(Job item):
Check every line of the data and copy the ones where "Concurrency" appears.

Rendered page images
§ §
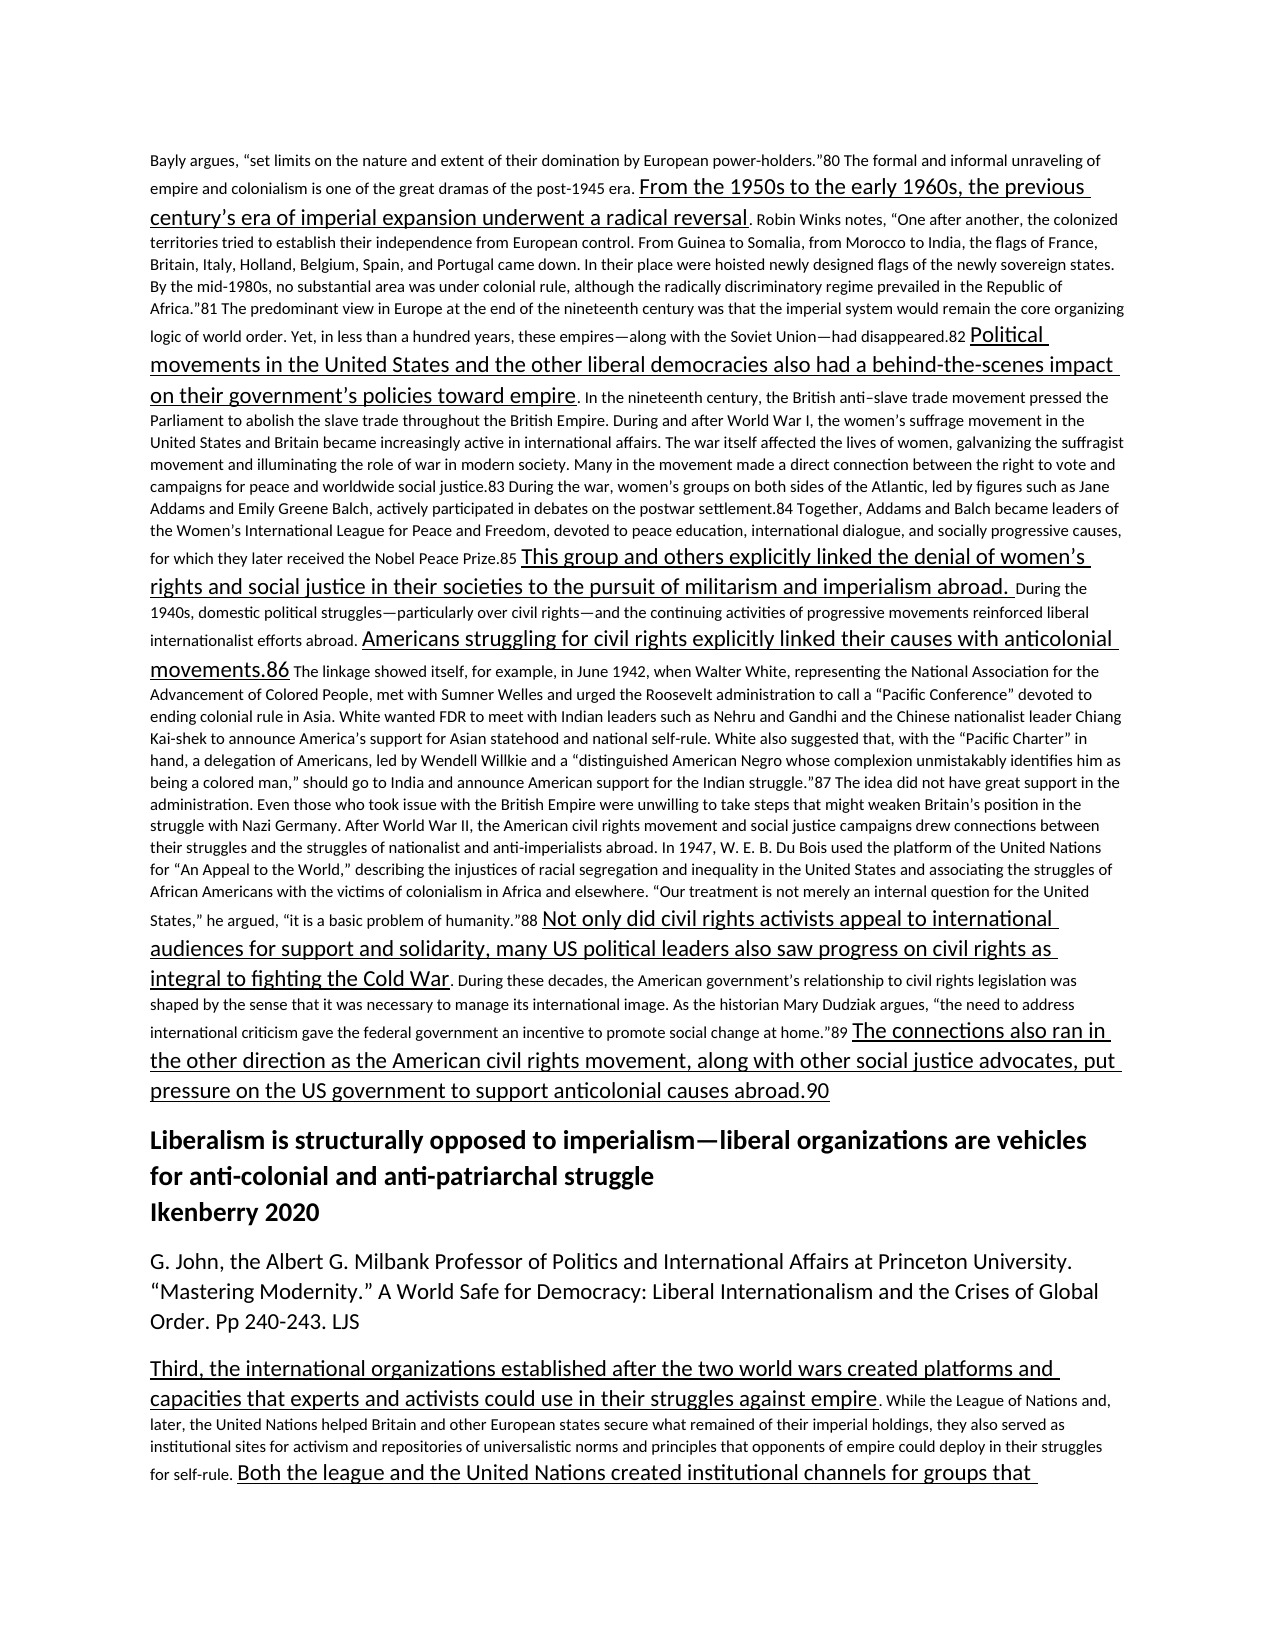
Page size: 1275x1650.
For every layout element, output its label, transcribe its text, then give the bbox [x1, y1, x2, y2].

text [150, 150, 1125, 1105]
subtitle Liberalism is structurally opposed to imperialism—liberal organizations are vehicles for anti-colonial and anti-patriarchal struggle [150, 1123, 1125, 1192]
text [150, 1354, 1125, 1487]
text Ikenberry 2020 [150, 1195, 1125, 1228]
text G. John, the Albert G. Milbank Professor of Politics and International Affairs at Princeton University. “Mastering Modernity.” A World Safe for Democracy: Liberal Internationalism and the Crises of Global Order. Pp 240-243. LJS [150, 1247, 1125, 1336]
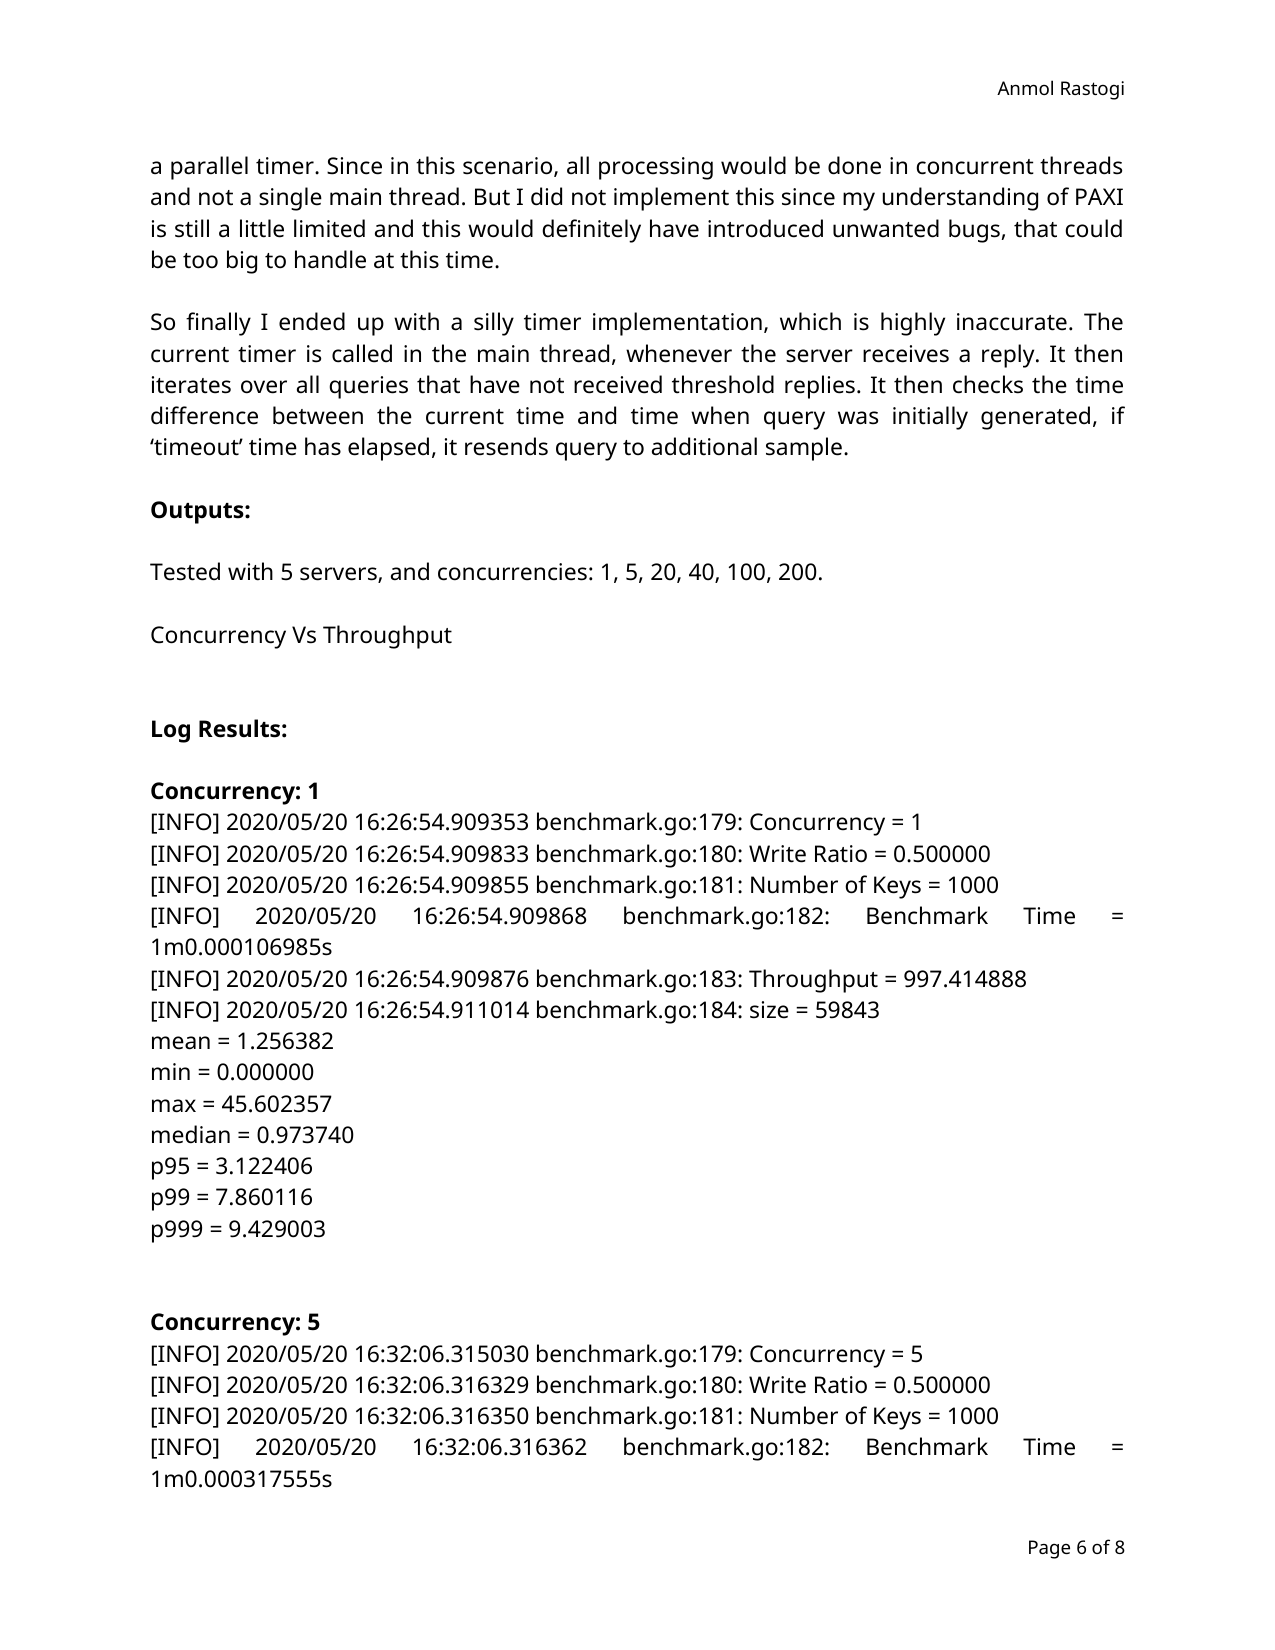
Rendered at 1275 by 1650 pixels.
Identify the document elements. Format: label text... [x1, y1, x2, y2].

text Outputs: [150, 494, 1125, 525]
text median = 0.973740 [150, 1119, 1125, 1150]
text max = 45.602357 [150, 1087, 1125, 1119]
text p99 = 7.860116 [150, 1181, 1125, 1212]
text Concurrency: 5 [150, 1306, 1125, 1337]
text [INFO] 2020/05/20 16:26:54.911014 benchmark.go:184: size = 59843 [150, 994, 1125, 1025]
text [INFO] 2020/05/20 16:26:54.909353 benchmark.go:179: Concurrency = 1 [150, 806, 1125, 837]
text So finally I ended up with a silly timer implementation, which is highly inaccurate. The current timer is called in the main thread, whenever the server receives a reply. It then iterates over all queries that have not received threshold replies. It then checks the time difference between the current time and time when query was initially generated, if ‘timeout’ time has elapsed, it resends query to additional sample. [150, 306, 1125, 462]
text [INFO] 2020/05/20 16:26:54.909855 benchmark.go:181: Number of Keys = 1000 [150, 869, 1125, 900]
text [150, 150, 1125, 275]
text p95 = 3.122406 [150, 1150, 1125, 1181]
text [INFO] 2020/05/20 16:32:06.316350 benchmark.go:181: Number of Keys = 1000 [150, 1400, 1125, 1431]
text Tested with 5 servers, and concurrencies: 1, 5, 20, 40, 100, 200. [150, 556, 1125, 587]
text Log Results: [150, 712, 1125, 744]
text mean = 1.256382 [150, 1025, 1125, 1056]
text [INFO] 2020/05/20 16:26:54.909833 benchmark.go:180: Write Ratio = 0.500000 [150, 837, 1125, 869]
text [INFO] 2020/05/20 16:26:54.909876 benchmark.go:183: Throughput = 997.414888 [150, 962, 1125, 994]
text [INFO] 2020/05/20 16:32:06.316362 benchmark.go:182: Benchmark Time = 1m0.000317555s [150, 1431, 1125, 1494]
text [INFO] 2020/05/20 16:32:06.316329 benchmark.go:180: Write Ratio = 0.500000 [150, 1369, 1125, 1400]
text Concurrency: 1 [150, 775, 1125, 806]
text [INFO] 2020/05/20 16:32:06.315030 benchmark.go:179: Concurrency = 5 [150, 1337, 1125, 1369]
text Concurrency Vs Throughput [150, 619, 1125, 650]
text p999 = 9.429003 [150, 1212, 1125, 1244]
text [INFO] 2020/05/20 16:26:54.909868 benchmark.go:182: Benchmark Time = 1m0.000106985s [150, 900, 1125, 962]
text min = 0.000000 [150, 1056, 1125, 1087]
§ §
(Task output):
text Concurrency: 5 [150, 1306, 1125, 1337]
text [INFO] 2020/05/20 16:26:54.909353 benchmark.go:179: Concurrency = 1 [150, 806, 1125, 837]
text Concurrency: 1 [150, 775, 1125, 806]
text [INFO] 2020/05/20 16:32:06.315030 benchmark.go:179: Concurrency = 5 [150, 1337, 1125, 1369]
text Concurrency Vs Throughput [150, 619, 1125, 650]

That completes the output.